Items from a data source:
==*==

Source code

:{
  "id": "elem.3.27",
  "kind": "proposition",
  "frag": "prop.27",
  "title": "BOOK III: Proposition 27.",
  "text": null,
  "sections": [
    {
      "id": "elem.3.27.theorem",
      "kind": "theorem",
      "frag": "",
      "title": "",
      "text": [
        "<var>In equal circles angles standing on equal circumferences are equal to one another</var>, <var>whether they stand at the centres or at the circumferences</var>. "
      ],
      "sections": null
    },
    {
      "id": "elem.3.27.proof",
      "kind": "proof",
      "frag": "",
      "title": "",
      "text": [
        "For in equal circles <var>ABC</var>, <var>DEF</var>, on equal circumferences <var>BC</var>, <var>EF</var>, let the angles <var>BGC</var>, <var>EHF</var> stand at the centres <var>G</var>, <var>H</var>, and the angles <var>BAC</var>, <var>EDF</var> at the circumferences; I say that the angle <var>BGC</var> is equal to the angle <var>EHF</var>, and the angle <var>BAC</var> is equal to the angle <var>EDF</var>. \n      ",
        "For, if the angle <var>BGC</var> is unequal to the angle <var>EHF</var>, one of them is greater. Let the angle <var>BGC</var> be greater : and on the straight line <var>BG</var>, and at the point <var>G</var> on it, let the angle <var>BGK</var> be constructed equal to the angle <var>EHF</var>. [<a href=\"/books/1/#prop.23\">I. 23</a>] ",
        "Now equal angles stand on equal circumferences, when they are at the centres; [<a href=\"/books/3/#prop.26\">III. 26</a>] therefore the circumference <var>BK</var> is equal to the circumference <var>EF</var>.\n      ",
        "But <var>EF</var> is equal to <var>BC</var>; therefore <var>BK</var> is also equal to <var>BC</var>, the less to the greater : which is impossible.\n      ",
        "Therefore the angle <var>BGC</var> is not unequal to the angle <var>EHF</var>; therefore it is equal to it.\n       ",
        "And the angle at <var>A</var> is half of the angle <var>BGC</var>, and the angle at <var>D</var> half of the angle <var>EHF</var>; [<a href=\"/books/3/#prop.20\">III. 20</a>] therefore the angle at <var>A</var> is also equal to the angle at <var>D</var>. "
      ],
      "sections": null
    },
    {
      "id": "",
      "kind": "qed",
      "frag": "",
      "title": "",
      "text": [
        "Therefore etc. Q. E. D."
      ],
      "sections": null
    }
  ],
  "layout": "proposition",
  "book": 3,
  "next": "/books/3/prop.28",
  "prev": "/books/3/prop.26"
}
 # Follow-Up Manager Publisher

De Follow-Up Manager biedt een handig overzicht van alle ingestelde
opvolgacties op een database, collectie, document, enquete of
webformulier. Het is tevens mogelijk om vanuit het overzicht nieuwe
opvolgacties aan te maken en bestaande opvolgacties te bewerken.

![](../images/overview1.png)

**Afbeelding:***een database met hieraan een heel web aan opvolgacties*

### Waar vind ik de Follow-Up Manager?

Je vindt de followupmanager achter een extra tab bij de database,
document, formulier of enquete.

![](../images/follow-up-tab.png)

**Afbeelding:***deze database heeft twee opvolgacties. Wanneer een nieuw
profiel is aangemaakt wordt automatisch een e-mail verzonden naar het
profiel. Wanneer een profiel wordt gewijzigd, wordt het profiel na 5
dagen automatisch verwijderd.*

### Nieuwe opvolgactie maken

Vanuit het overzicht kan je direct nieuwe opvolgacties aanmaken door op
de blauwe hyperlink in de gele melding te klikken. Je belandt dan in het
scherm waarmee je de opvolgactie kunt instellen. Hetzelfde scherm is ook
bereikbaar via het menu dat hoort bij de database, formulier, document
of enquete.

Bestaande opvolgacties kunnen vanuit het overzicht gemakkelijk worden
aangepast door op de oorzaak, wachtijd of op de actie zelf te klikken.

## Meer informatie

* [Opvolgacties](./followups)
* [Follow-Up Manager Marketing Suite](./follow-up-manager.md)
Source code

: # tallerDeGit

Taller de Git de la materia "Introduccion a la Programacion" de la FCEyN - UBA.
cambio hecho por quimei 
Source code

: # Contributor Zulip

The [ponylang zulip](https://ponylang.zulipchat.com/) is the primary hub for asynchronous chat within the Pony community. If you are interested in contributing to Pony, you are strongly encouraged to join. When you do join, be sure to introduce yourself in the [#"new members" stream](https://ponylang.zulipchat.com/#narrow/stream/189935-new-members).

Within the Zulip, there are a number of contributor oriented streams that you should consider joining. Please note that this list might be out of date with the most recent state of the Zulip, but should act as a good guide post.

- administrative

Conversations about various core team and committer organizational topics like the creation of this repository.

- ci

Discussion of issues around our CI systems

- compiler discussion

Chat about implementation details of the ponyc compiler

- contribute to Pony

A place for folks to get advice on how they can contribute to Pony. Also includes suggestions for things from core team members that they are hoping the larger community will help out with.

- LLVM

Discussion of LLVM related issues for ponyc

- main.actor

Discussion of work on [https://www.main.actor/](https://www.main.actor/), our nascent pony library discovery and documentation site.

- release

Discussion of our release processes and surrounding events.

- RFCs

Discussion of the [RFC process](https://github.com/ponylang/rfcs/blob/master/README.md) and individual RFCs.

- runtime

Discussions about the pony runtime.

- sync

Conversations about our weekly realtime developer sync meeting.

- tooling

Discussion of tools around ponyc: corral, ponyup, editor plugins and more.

==*==

■ **YOUR ASSIGNMENT**: Reproduce every line of the material above word for word, with no changes.

■ **ANSWER BELOW**:
Source code

:{
  "id": "elem.3.27",
  "kind": "proposition",
  "frag": "prop.27",
  "title": "BOOK III: Proposition 27.",
  "text": null,
  "sections": [
    {
      "id": "elem.3.27.theorem",
      "kind": "theorem",
      "frag": "",
      "title": "",
      "text": [
        "<var>In equal circles angles standing on equal circumferences are equal to one another</var>, <var>whether they stand at the centres or at the circumferences</var>. "
      ],
      "sections": null
    },
    {
      "id": "elem.3.27.proof",
      "kind": "proof",
      "frag": "",
      "title": "",
      "text": [
        "For in equal circles <var>ABC</var>, <var>DEF</var>, on equal circumferences <var>BC</var>, <var>EF</var>, let the angles <var>BGC</var>, <var>EHF</var> stand at the centres <var>G</var>, <var>H</var>, and the angles <var>BAC</var>, <var>EDF</var> at the circumferences; I say that the angle <var>BGC</var> is equal to the angle <var>EHF</var>, and the angle <var>BAC</var> is equal to the angle <var>EDF</var>. \n      ",
        "For, if the angle <var>BGC</var> is unequal to the angle <var>EHF</var>, one of them is greater. Let the angle <var>BGC</var> be greater : and on the straight line <var>BG</var>, and at the point <var>G</var> on it, let the angle <var>BGK</var> be constructed equal to the angle <var>EHF</var>. [<a href=\"/books/1/#prop.23\">I. 23</a>] ",
        "Now equal angles stand on equal circumferences, when they are at the centres; [<a href=\"/books/3/#prop.26\">III. 26</a>] therefore the circumference <var>BK</var> is equal to the circumference <var>EF</var>.\n      ",
        "But <var>EF</var> is equal to <var>BC</var>; therefore <var>BK</var> is also equal to <var>BC</var>, the less to the greater : which is impossible.\n      ",
        "Therefore the angle <var>BGC</var> is not unequal to the angle <var>EHF</var>; therefore it is equal to it.\n       ",
        "And the angle at <var>A</var> is half of the angle <var>BGC</var>, and the angle at <var>D</var> half of the angle <var>EHF</var>; [<a href=\"/books/3/#prop.20\">III. 20</a>] therefore the angle at <var>A</var> is also equal to the angle at <var>D</var>. "
      ],
      "sections": null
    },
    {
      "id": "",
      "kind": "qed",
      "frag": "",
      "title": "",
      "text": [
        "Therefore etc. Q. E. D."
      ],
      "sections": null
    }
  ],
  "layout": "proposition",
  "book": 3,
  "next": "/books/3/prop.28",
  "prev": "/books/3/prop.26"
}
 # Follow-Up Manager Publisher

De Follow-Up Manager biedt een handig overzicht van alle ingestelde
opvolgacties op een database, collectie, document, enquete of
webformulier. Het is tevens mogelijk om vanuit het overzicht nieuwe
opvolgacties aan te maken en bestaande opvolgacties te bewerken.

![](../images/overview1.png)

**Afbeelding:***een database met hieraan een heel web aan opvolgacties*

### Waar vind ik de Follow-Up Manager?

Je vindt de followupmanager achter een extra tab bij de database,
document, formulier of enquete.

![](../images/follow-up-tab.png)

**Afbeelding:***deze database heeft twee opvolgacties. Wanneer een nieuw
profiel is aangemaakt wordt automatisch een e-mail verzonden naar het
profiel. Wanneer een profiel wordt gewijzigd, wordt het profiel na 5
dagen automatisch verwijderd.*

### Nieuwe opvolgactie maken

Vanuit het overzicht kan je direct nieuwe opvolgacties aanmaken door op
de blauwe hyperlink in de gele melding te klikken. Je belandt dan in het
scherm waarmee je de opvolgactie kunt instellen. Hetzelfde scherm is ook
bereikbaar via het menu dat hoort bij de database, formulier, document
of enquete.

Bestaande opvolgacties kunnen vanuit het overzicht gemakkelijk worden
aangepast door op de oorzaak, wachtijd of op de actie zelf te klikken.

## Meer informatie

* [Opvolgacties](./followups)
* [Follow-Up Manager Marketing Suite](./follow-up-manager.md)
Source code

: # tallerDeGit

Taller de Git de la materia "Introduccion a la Programacion" de la FCEyN - UBA.
cambio hecho por quimei 
Source code

: # Contributor Zulip

The [ponylang zulip](https://ponylang.zulipchat.com/) is the primary hub for asynchronous chat within the Pony community. If you are interested in contributing to Pony, you are strongly encouraged to join. When you do join, be sure to introduce yourself in the [#"new members" stream](https://ponylang.zulipchat.com/#narrow/stream/189935-new-members).

Within the Zulip, there are a number of contributor oriented streams that you should consider joining. Please note that this list might be out of date with the most recent state of the Zulip, but should act as a good guide post.

- administrative

Conversations about various core team and committer organizational topics like the creation of this repository.

- ci

Discussion of issues around our CI systems

- compiler discussion

Chat about implementation details of the ponyc compiler

- contribute to Pony

A place for folks to get advice on how they can contribute to Pony. Also includes suggestions for things from core team members that they are hoping the larger community will help out with.

- LLVM

Discussion of LLVM related issues for ponyc

- main.actor

Discussion of work on [https://www.main.actor/](https://www.main.actor/), our nascent pony library discovery and documentation site.

- release

Discussion of our release processes and surrounding events.

- RFCs

Discussion of the [RFC process](https://github.com/ponylang/rfcs/blob/master/README.md) and individual RFCs.

- runtime

Discussions about the pony runtime.

- sync

Conversations about our weekly realtime developer sync meeting.

- tooling

Discussion of tools around ponyc: corral, ponyup, editor plugins and more.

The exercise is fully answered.